# WORK TASK
The job is to output each record exactly as it stands, pictures excluded.
******************************
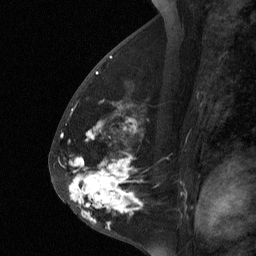
Breast MRI (dynamic contrast-enhanced), one sagittal slice. Position 32 of 64 along the scan axis. Dynamic contrast-enhanced study with each time point stored as its own series, time point 2 of 3 at this slice position (early post-contrast, ordered by acquisition time). 1.5 T. TE 4.8 ms, TR 27 ms. 2 mm slice thickness. 256 × 256 image matrix. Patient: female, 56 years. From the clinical record (not read from this slice): setting: breast cancer imaged before/during neoadjuvant chemotherapy; receptor status: HER2-positive.
Structures marked on this image (semi-automatic segmentation, software-assisted and operator-edited):
- analysis volume of interest (the breast-tissue region the enhancement analysis was run in; not a lesion): bounding box (x1, y1, x2, y2) in pixels: (59, 112, 143, 229)
- tumour enhancement mask (voxels above the 90 % enhancement threshold inside the analysis volume of interest): (69, 163, 140, 222)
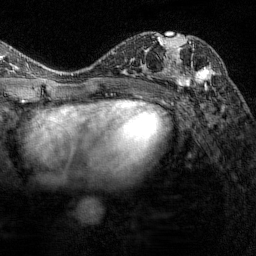
Breast MRI (dynamic contrast-enhanced), one axial slice. Slice 77 of 144 in the series (ordered by position). Cropped to one breast. Dynamic contrast-enhanced series, time point 2 of 7 at this slice position (early post-contrast). 1.5 T. TE 1.8 ms, TR 4.8 ms. 1 mm slice thickness. 256 × 256 image matrix, field of view 200 × 200 mm. Female patient.
Structures marked on this image (semi-automatic segmentation, software-assisted and operator-edited):
- enhancing-tissue mask used for the functional tumour volume (all voxels passing the contrast-enhancement thresholds inside the analysis volume; usually the tumour): bounding box [x1, y1, x2, y2] px = [161, 37, 216, 90]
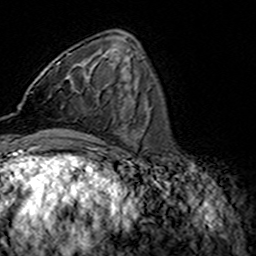
Breast MRI (dynamic contrast-enhanced), one axial slice; slice 57 of 160 in the series (ordered by position); cropped to one breast; dynamic contrast-enhanced series, time point 2 of 7 at this slice position (early post-contrast); 3 T; TE 4.6 ms, TR 7.4 ms; 256 × 256 image matrix, field of view 144 × 144 mm. Female patient.
Outlined on this slice (semi-automatic segmentation, software-assisted and operator-edited):
- enhancing-tissue mask used for the functional tumour volume (all voxels passing the contrast-enhancement thresholds inside the analysis volume; usually the tumour): bounding box [x1, y1, x2, y2] px = [31, 54, 73, 93]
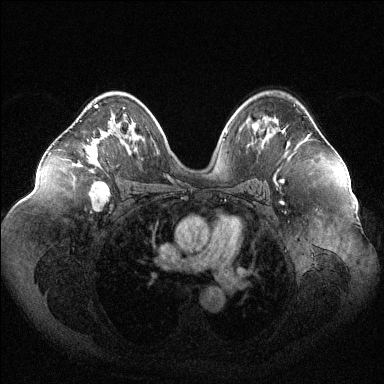
Breast MRI (dynamic contrast-enhanced), one axial slice; slice 72 of 144 in the series (ordered by position); dynamic contrast-enhanced series, time point 2 of 6 at this slice position (early post-contrast); 1.5 T; TE 1.6 ms, TR 4.6 ms; 384 × 384 image matrix, field of view 400 × 400 mm. Female patient.
Structures marked on this image (semi-automatically segmented with operator editing):
- enhancing-tissue mask used for the functional tumour volume (all voxels passing the contrast-enhancement thresholds inside the analysis volume; usually the tumour): box from (x=73, y=104) to (x=111, y=165) px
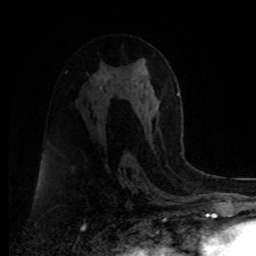
Breast MRI, one axial slice. Cropped to one breast. Dynamic contrast-enhanced series, time point 2 of 8 at this slice position (early post-contrast). 1.5 T. TE 4.2 ms, TR 7 ms. 2 mm slice thickness. 256 × 256 image matrix, field of view 175 × 175 mm. Female patient.
Structures marked on this image (semi-automatic segmentation, software-assisted and operator-edited):
- enhancing-tissue mask used for the functional tumour volume (all voxels passing the contrast-enhancement thresholds inside the analysis volume; usually the tumour): bounding box (x1, y1, x2, y2) in pixels: (100, 87, 102, 89)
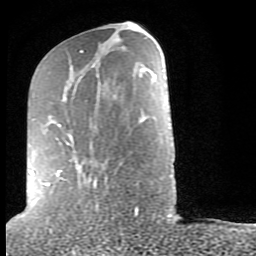
Breast MRI (dynamic contrast-enhanced), one axial slice. Slice 33 of 80 in the series (ordered by position). Cropped to one breast. Dynamic contrast-enhanced series, time point 2 of 9 at this slice position (early post-contrast). 1.5 T. TE 2.6 ms, TR 6 ms. 2 mm slice thickness. 256 × 256 image matrix, field of view 160 × 160 mm. Female patient.
Structures marked on this image (semi-automatic segmentation, software-assisted and operator-edited):
- enhancing-tissue mask used for the functional tumour volume (all voxels passing the contrast-enhancement thresholds inside the analysis volume; usually the tumour): bounding box [x1, y1, x2, y2] px = [30, 50, 138, 214]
******************************
# FINAL ANSWER
Breast MRI (dynamic contrast-enhanced), one sagittal slice. Position 32 of 64 along the scan axis. Dynamic contrast-enhanced study with each time point stored as its own series, time point 2 of 3 at this slice position (early post-contrast, ordered by acquisition time). 1.5 T. TE 4.8 ms, TR 27 ms. 2 mm slice thickness. 256 × 256 image matrix. Patient: female, 56 years. From the clinical record (not read from this slice): setting: breast cancer imaged before/during neoadjuvant chemotherapy; receptor status: HER2-positive.
Structures marked on this image (semi-automatic segmentation, software-assisted and operator-edited):
- analysis volume of interest (the breast-tissue region the enhancement analysis was run in; not a lesion): bounding box (x1, y1, x2, y2) in pixels: (59, 112, 143, 229)
- tumour enhancement mask (voxels above the 90 % enhancement threshold inside the analysis volume of interest): (69, 163, 140, 222)
Breast MRI (dynamic contrast-enhanced), one axial slice. Slice 77 of 144 in the series (ordered by position). Cropped to one breast. Dynamic contrast-enhanced series, time point 2 of 7 at this slice position (early post-contrast). 1.5 T. TE 1.8 ms, TR 4.8 ms. 1 mm slice thickness. 256 × 256 image matrix, field of view 200 × 200 mm. Female patient.
Structures marked on this image (semi-automatic segmentation, software-assisted and operator-edited):
- enhancing-tissue mask used for the functional tumour volume (all voxels passing the contrast-enhancement thresholds inside the analysis volume; usually the tumour): bounding box [x1, y1, x2, y2] px = [161, 37, 216, 90]
Breast MRI (dynamic contrast-enhanced), one axial slice; slice 57 of 160 in the series (ordered by position); cropped to one breast; dynamic contrast-enhanced series, time point 2 of 7 at this slice position (early post-contrast); 3 T; TE 4.6 ms, TR 7.4 ms; 256 × 256 image matrix, field of view 144 × 144 mm. Female patient.
Outlined on this slice (semi-automatic segmentation, software-assisted and operator-edited):
- enhancing-tissue mask used for the functional tumour volume (all voxels passing the contrast-enhancement thresholds inside the analysis volume; usually the tumour): bounding box [x1, y1, x2, y2] px = [31, 54, 73, 93]
Breast MRI (dynamic contrast-enhanced), one axial slice; slice 72 of 144 in the series (ordered by position); dynamic contrast-enhanced series, time point 2 of 6 at this slice position (early post-contrast); 1.5 T; TE 1.6 ms, TR 4.6 ms; 384 × 384 image matrix, field of view 400 × 400 mm. Female patient.
Structures marked on this image (semi-automatically segmented with operator editing):
- enhancing-tissue mask used for the functional tumour volume (all voxels passing the contrast-enhancement thresholds inside the analysis volume; usually the tumour): box from (x=73, y=104) to (x=111, y=165) px
Breast MRI, one axial slice. Cropped to one breast. Dynamic contrast-enhanced series, time point 2 of 8 at this slice position (early post-contrast). 1.5 T. TE 4.2 ms, TR 7 ms. 2 mm slice thickness. 256 × 256 image matrix, field of view 175 × 175 mm. Female patient.
Structures marked on this image (semi-automatic segmentation, software-assisted and operator-edited):
- enhancing-tissue mask used for the functional tumour volume (all voxels passing the contrast-enhancement thresholds inside the analysis volume; usually the tumour): bounding box (x1, y1, x2, y2) in pixels: (100, 87, 102, 89)
Breast MRI (dynamic contrast-enhanced), one axial slice. Slice 33 of 80 in the series (ordered by position). Cropped to one breast. Dynamic contrast-enhanced series, time point 2 of 9 at this slice position (early post-contrast). 1.5 T. TE 2.6 ms, TR 6 ms. 2 mm slice thickness. 256 × 256 image matrix, field of view 160 × 160 mm. Female patient.
Structures marked on this image (semi-automatic segmentation, software-assisted and operator-edited):
- enhancing-tissue mask used for the functional tumour volume (all voxels passing the contrast-enhancement thresholds inside the analysis volume; usually the tumour): bounding box [x1, y1, x2, y2] px = [30, 50, 138, 214]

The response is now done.